Estas moedas poderão depois ser armazenadas, trocadas por outras criptomoedas ou convertidas em euros e transferidas para a conta bancária do utilizador no dia seguinte.
O utilizador pode ainda receber até 25 moedas, caso convide outras pessoas a aderir. De duas em duas semanas, caso mantenha a aplicação activa, receberá ainda outras três.
O valor em euros depende da cotação a que estiver nesse momento a WLD, que varia todos os dias e ao longo do dia. Actualmente está a ser negociado a cerca de 7.53 dólares (6,88 euros).
Para que serve a leitura da íris?
A íris é um dos dados biométricos que melhor permitem a distinção de uma pessoa. Trata-se de um elemento distintivo com uma fiabilidade de 100%, superior à da impressão digital. Não há duas íris iguais, mesmo no caso de gémeos verdadeiros.

Excerto da listagem:

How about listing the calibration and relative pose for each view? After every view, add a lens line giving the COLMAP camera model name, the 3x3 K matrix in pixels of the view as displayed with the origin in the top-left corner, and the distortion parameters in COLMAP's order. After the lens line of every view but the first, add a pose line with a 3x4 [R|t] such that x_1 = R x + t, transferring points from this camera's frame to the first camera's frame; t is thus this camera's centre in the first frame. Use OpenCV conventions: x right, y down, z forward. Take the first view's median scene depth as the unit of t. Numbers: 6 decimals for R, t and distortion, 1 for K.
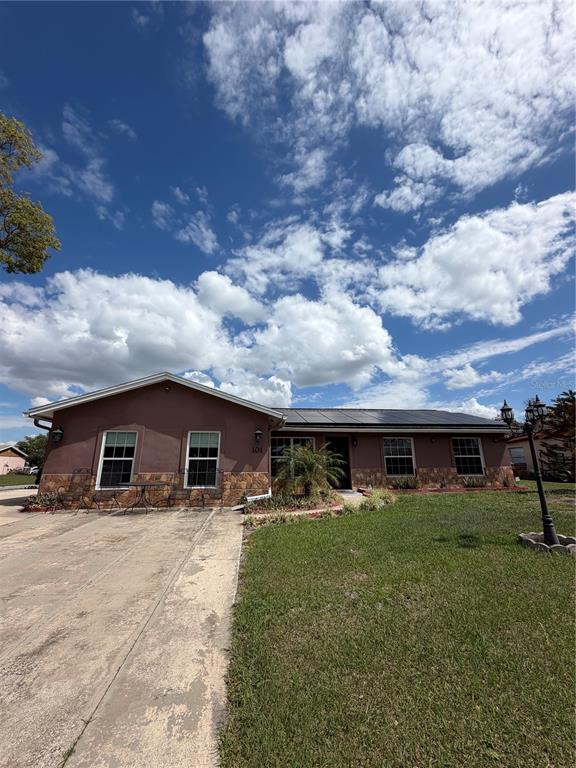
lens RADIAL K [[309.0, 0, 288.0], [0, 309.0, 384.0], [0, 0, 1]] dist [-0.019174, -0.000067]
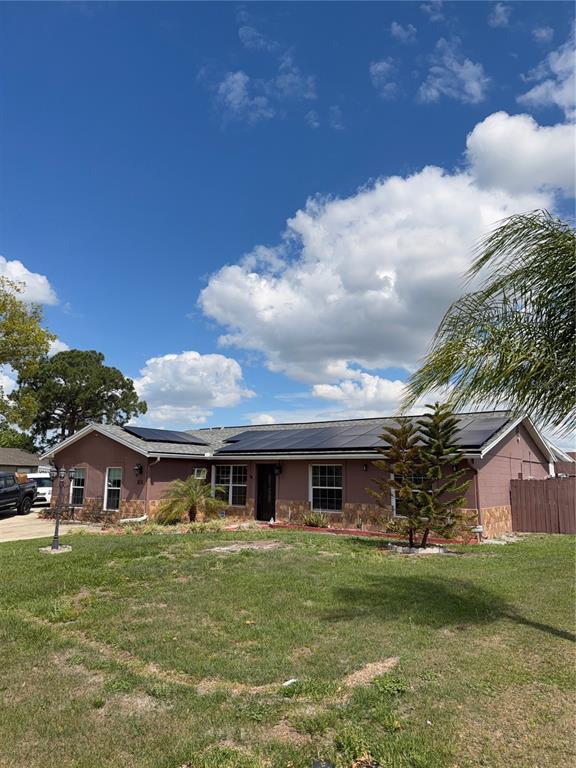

Enunciado: Enumere as moedas que o texto do exercício designa pelo nome.

Solução: Euro, WLD e dólar.